*** Dataset Section Begins ***

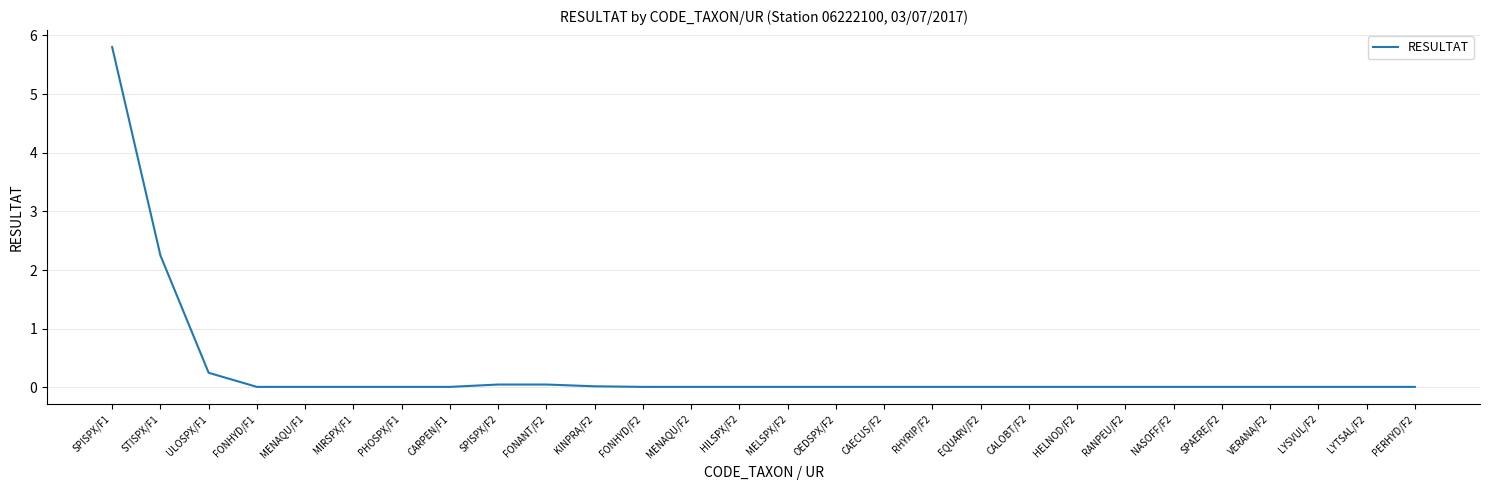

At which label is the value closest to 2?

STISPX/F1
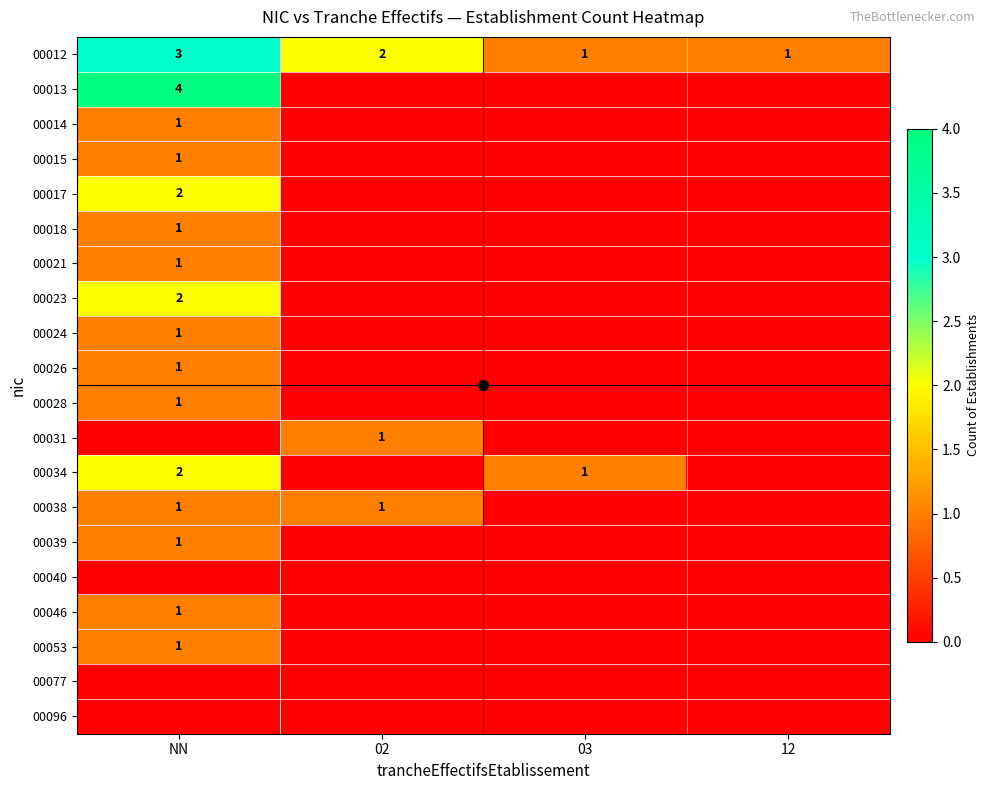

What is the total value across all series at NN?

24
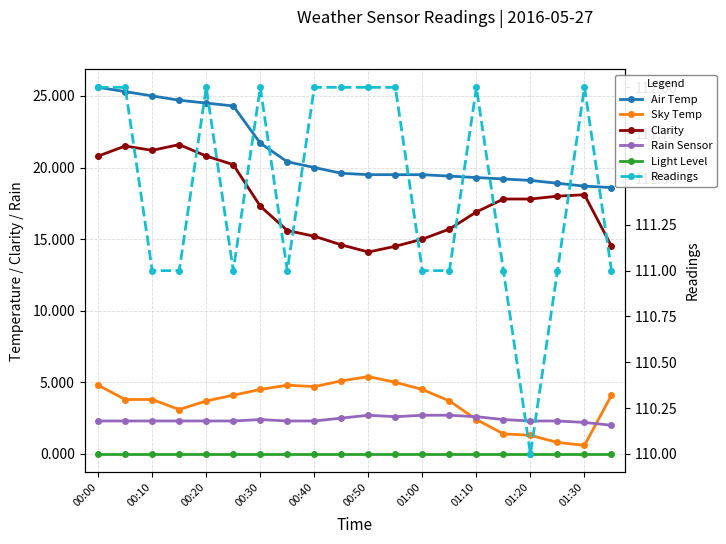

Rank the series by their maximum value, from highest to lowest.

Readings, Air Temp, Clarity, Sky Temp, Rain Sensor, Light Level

*** Dataset Section Ends ***
*** Dataset Section Begins ***

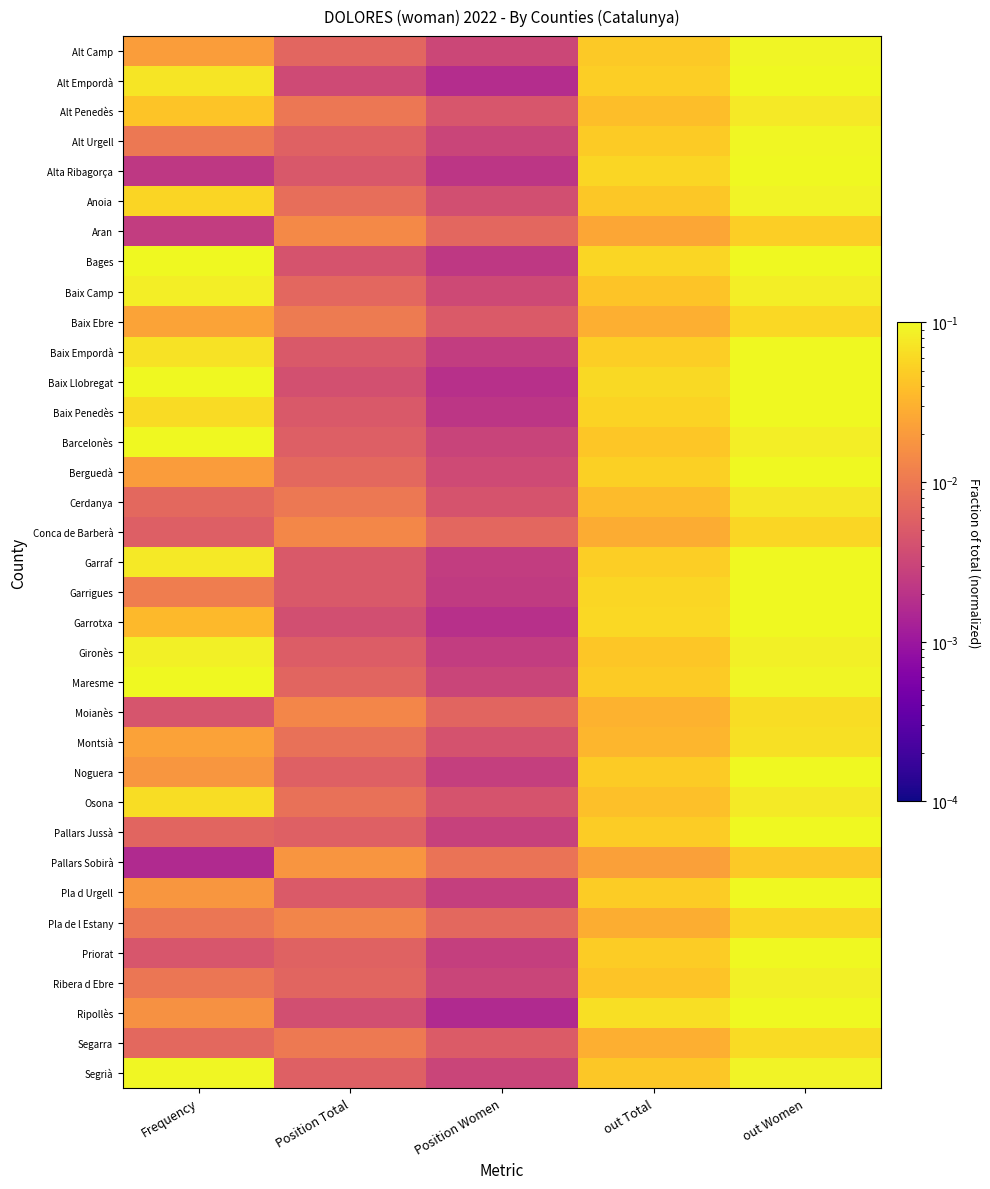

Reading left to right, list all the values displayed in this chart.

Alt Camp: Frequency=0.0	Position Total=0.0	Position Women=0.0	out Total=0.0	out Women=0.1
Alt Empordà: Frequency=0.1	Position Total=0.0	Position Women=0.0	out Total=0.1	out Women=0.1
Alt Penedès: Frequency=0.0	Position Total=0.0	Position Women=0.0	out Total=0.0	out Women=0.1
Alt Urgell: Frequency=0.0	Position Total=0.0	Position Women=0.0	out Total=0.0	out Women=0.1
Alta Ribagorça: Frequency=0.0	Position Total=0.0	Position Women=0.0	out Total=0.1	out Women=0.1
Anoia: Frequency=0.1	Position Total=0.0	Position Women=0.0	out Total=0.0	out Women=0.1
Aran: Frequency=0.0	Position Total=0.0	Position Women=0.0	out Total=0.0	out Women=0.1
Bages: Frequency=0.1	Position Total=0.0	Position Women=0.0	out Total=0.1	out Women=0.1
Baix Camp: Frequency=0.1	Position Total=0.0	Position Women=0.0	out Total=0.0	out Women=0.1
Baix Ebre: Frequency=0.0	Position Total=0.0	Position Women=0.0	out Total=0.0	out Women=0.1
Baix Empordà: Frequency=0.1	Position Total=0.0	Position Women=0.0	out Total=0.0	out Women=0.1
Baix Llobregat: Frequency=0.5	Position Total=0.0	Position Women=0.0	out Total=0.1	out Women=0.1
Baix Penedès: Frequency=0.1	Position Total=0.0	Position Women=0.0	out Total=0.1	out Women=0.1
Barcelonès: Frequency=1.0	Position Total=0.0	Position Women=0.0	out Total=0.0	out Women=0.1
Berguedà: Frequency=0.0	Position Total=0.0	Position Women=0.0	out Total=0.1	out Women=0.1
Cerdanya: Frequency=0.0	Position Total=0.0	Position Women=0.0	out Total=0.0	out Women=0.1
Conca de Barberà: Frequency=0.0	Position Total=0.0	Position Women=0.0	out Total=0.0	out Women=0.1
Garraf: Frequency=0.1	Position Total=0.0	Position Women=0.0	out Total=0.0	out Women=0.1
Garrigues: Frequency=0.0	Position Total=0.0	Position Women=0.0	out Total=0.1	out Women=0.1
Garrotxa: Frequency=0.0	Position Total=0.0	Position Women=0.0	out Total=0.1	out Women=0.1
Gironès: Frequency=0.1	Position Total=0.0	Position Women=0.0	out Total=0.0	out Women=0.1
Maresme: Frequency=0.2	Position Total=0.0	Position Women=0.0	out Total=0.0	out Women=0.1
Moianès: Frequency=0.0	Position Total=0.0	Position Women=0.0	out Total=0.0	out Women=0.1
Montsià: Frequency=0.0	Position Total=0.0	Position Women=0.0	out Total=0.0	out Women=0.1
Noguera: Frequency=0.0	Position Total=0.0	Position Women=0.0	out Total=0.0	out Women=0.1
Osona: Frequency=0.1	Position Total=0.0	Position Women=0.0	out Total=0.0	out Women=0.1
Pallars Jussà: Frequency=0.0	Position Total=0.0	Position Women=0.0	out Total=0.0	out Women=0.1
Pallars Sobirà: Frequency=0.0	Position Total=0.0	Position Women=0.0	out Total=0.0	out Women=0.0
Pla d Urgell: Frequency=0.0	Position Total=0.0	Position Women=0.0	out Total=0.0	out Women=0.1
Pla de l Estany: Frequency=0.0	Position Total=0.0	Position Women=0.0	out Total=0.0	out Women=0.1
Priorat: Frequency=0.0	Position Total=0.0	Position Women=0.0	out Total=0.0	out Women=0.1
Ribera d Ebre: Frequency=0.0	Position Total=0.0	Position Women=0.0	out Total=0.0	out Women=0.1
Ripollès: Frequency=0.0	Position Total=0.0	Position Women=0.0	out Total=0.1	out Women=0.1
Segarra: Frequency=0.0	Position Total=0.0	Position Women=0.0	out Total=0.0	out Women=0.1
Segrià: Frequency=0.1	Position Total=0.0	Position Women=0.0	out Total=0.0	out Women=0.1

*** Dataset Section Ends ***
*** Dataset Section Begins ***

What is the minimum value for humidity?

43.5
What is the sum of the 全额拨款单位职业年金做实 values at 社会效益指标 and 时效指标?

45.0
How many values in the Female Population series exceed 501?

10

*** Dataset Section Ends ***

Extract the text of the entries between the lines holding "At which label is the value closest to 2?" and "Rank the series", inclusive, copying each line unchanged and omitting the pictures.

| Task response |
At which label is the value closest to 2?

STISPX/F1

What is the total value across all series at NN?

24

Rank the series by their maximum value, from highest to lowest.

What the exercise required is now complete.